Questa narrazione eroica, paternalista, è dannosa perché sposta il focus dal sistema all’individuo: se una persona “ce la fa”, allora implicitamente tutte le altre che non ci riescono sono in difetto. Ecco che la disabilità diventa una sfida personale, non un tema politico e sociale. Si celebra chi “si adatta”, mentre si zittisce chi reclama diritti, accessibilità e dignità.

La disabilità non è una tragedia

È urgente decolonizzare lo sguardo con cui leggiamo la disabilità. Non è una condizione tragica, né una missione spirituale. Non è nemmeno un superpotere. È un modo di essere al mondo, differente dalla maggioranza, ma non per questo meno valido. Il problema nasce quando si considera la persona disabile come “altro da sé”, come se l’esperienza del corpo e della mente possa essere divisa in categorie: valide e non valide, funzionali e disfunzionali, integre e danneggiate.

Chi cresce con una disabilità (fisica, sensoriale, intellettiva o neurodivergente) non ha bisogno di essere compatita, compatito o resa, reso invisibile. Ha bisogno di essere ascoltata, rappresentato, rispettata. Ha bisogno di accessibilità, non di pietà. Ha bisogno di ascolto reale, non di “inclusione” performativa. E soprattutto ha bisogno di persone adulte che non si voltino dall’altra parte o che, nel tentativo di essere “comprensive”, finiscono per rafforzare lo stigma.

Educare al riconoscimento, non alla normalizzazione

Un’educazione affettiva e sessuale – ad esempio – non può prescindere da una riflessione sulla disabilità. Non solo perché anche le persone disabili hanno una sessualità (elemento ancora oggi scandalosamente rimosso), ma perché le narrazioni dominanti costruiscono i corpi desiderabili e legittimi escludendo sistematicamente quelli disabili. Questo si riflette nei libri di testo, nelle fiabe, nei media, nelle campagne educative. Si riflette nella paura che hanno molte persone adulte di “far domande” o “parlare di certe cose” con una persona disabile, come se il desiderio, l’identità o l’autonomia fossero inaccessibili.
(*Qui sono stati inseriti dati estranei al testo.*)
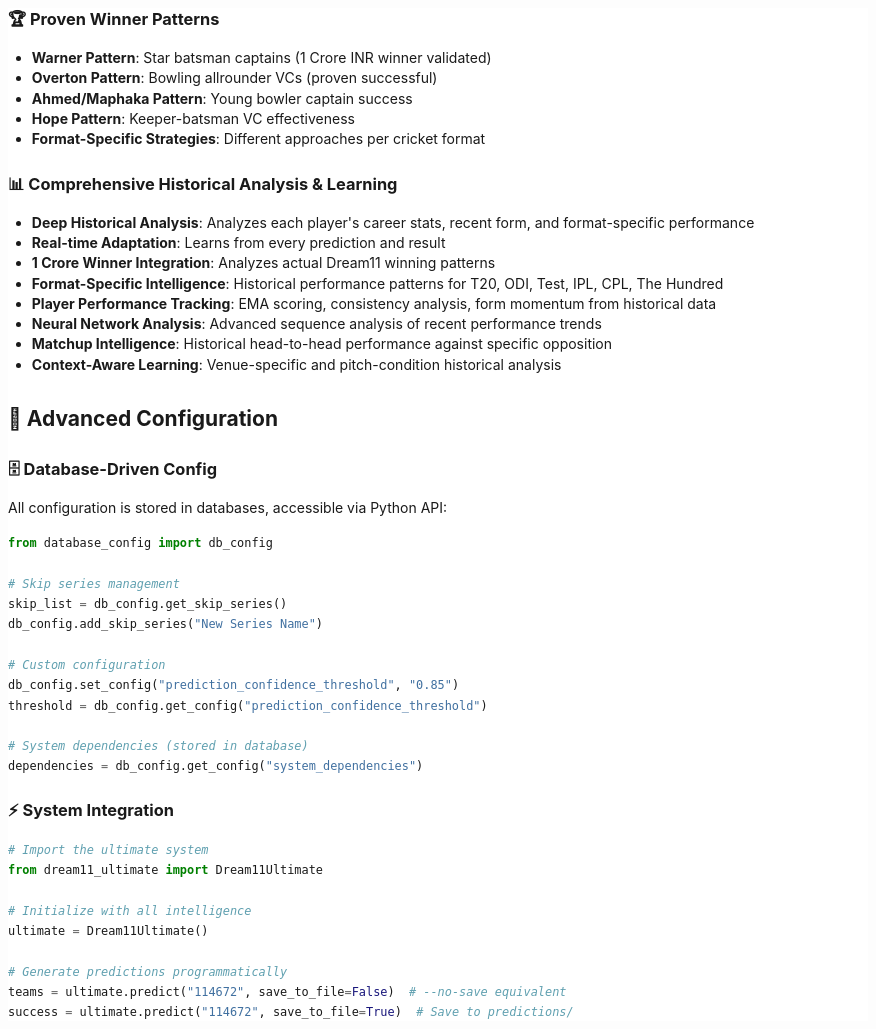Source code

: ### 🏆 **Proven Winner Patterns**
- **Warner Pattern**: Star batsman captains (1 Crore INR winner validated)
- **Overton Pattern**: Bowling allrounder VCs (proven successful)
- **Ahmed/Maphaka Pattern**: Young bowler captain success
- **Hope Pattern**: Keeper-batsman VC effectiveness
- **Format-Specific Strategies**: Different approaches per cricket format

### 📊 **Comprehensive Historical Analysis & Learning**
- **Deep Historical Analysis**: Analyzes each player's career stats, recent form, and format-specific performance
- **Real-time Adaptation**: Learns from every prediction and result
- **1 Crore Winner Integration**: Analyzes actual Dream11 winning patterns
- **Format-Specific Intelligence**: Historical performance patterns for T20, ODI, Test, IPL, CPL, The Hundred
- **Player Performance Tracking**: EMA scoring, consistency analysis, form momentum from historical data
- **Neural Network Analysis**: Advanced sequence analysis of recent performance trends
- **Matchup Intelligence**: Historical head-to-head performance against specific opposition
- **Context-Aware Learning**: Venue-specific and pitch-condition historical analysis

## 🔧 **Advanced Configuration**

### 🗄️ **Database-Driven Config**

All configuration is stored in databases, accessible via Python API:

```python
from database_config import db_config

# Skip series management
skip_list = db_config.get_skip_series()
db_config.add_skip_series("New Series Name")

# Custom configuration
db_config.set_config("prediction_confidence_threshold", "0.85")
threshold = db_config.get_config("prediction_confidence_threshold")

# System dependencies (stored in database)
dependencies = db_config.get_config("system_dependencies")
```

### ⚡ **System Integration**

```python
# Import the ultimate system
from dream11_ultimate import Dream11Ultimate

# Initialize with all intelligence
ultimate = Dream11Ultimate()

# Generate predictions programmatically
teams = ultimate.predict("114672", save_to_file=False)  # --no-save equivalent
success = ultimate.predict("114672", save_to_file=True)  # Save to predictions/
```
È fondamentale invece proporre nelle scuole e nelle famiglie un immaginario che tenga dentro ogni corpo, ogni esperienza, ogni modo di sentire. Non per “fare contenti tutti”, ma perché solo così si produce davvero cultura. Non si tratta di aggiungere una lezione sulla disabilità. Si tratta di rivedere tutto l’impianto educativo alla luce della complessità dell’esperienza umana.
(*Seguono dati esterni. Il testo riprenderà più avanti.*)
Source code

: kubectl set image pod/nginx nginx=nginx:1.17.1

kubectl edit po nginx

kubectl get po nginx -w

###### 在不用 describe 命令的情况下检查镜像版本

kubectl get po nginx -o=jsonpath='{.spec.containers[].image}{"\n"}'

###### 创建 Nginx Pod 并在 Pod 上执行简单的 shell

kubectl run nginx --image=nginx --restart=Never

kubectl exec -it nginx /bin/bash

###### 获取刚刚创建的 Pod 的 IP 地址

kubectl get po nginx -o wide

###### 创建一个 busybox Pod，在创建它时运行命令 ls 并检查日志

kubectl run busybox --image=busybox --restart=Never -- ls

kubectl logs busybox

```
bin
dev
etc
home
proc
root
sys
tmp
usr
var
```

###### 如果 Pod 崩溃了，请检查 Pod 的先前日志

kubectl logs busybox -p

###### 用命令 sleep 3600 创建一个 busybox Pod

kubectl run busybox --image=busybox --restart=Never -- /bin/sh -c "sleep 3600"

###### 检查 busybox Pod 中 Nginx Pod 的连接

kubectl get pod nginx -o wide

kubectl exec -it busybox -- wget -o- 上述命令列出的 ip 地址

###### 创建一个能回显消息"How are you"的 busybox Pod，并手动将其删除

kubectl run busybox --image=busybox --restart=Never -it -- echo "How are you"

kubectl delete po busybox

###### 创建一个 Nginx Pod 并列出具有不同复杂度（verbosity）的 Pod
“Ma io tratto tutti allo stesso modo”

Questa è una delle frasi più abiliste che si possano dire. Trattare tutte e tutti “allo stesso modo” non è equità: è cancellazione delle differenze. Equità significa invece riconoscere le specificità, agire per rimuovere gli ostacoli, modificare l’ambiente e le aspettative affinché ciascuna persona possa esprimersi. E questo vale anche per chi ha bisogni educativi differenti, per chi non comunica in modo standard, per chi ha bisogno di tempi e spazi differenti.

L’equità non è una gentile concessione. È un diritto. E non si realizza con frasi di circostanza o sorrisi imbarazzati, ma con scelte strutturali, linguaggi consapevoli e decontrazione educativa.

L’antidoto all’abilismo? Ascolto, presenza, alleanza

L’abilismo si combatte (anche) a scuola, a casa, nei parchi, sui social. Si combatte ogni volta che smettiamo di credere che la disabilità sia “la sfortuna degli altri”. Ogni volta che ci chiediamo se il nostro linguaggio, la nostra organizzazione degli spazi, la nostra idea di infanzia sia realmente accessibile. Ogni volta che lasciamo spazio, senza paura, al protagonismo di chi ha sempre dovuto adattarsi.

Ogni volta che, invece di dire “poverina”o “poverino”, chiediamo: “Cosa posso fare per decostruire il mio paradigma culturale?”
E poi restiamo, per davvero, ad ascoltare.